» Problem requirements:
This exercise calls for the line with "Nacer Barazite: 30 -> 32", the line with "Pedro Botelho: 21 -> 28", and all lines between them in the material below, output exactly and with no other lines.

» Source records:
*** Block opens ***

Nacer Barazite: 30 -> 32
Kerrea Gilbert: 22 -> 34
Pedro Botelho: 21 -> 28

*** Block closes ***
*** Block opens ***

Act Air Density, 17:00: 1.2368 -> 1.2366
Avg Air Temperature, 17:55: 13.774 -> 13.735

*** Block closes ***
*** Block opens ***

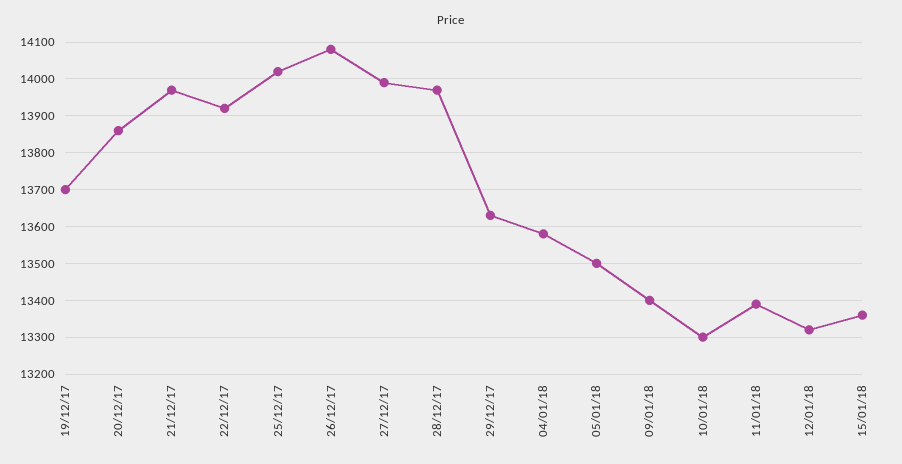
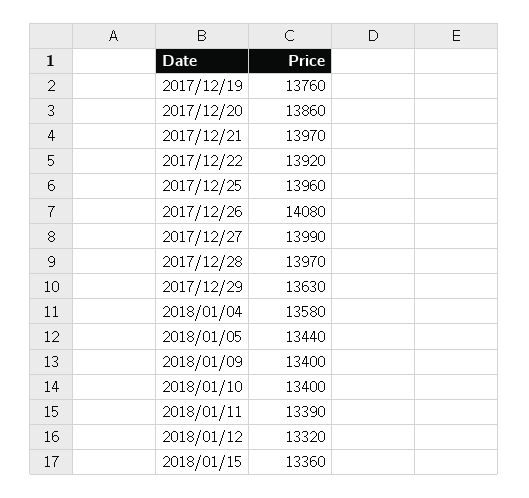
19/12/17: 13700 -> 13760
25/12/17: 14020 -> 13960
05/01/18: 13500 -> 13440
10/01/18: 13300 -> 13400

*** Block closes ***

» Task result:
Nacer Barazite: 30 -> 32
Kerrea Gilbert: 22 -> 34
Pedro Botelho: 21 -> 28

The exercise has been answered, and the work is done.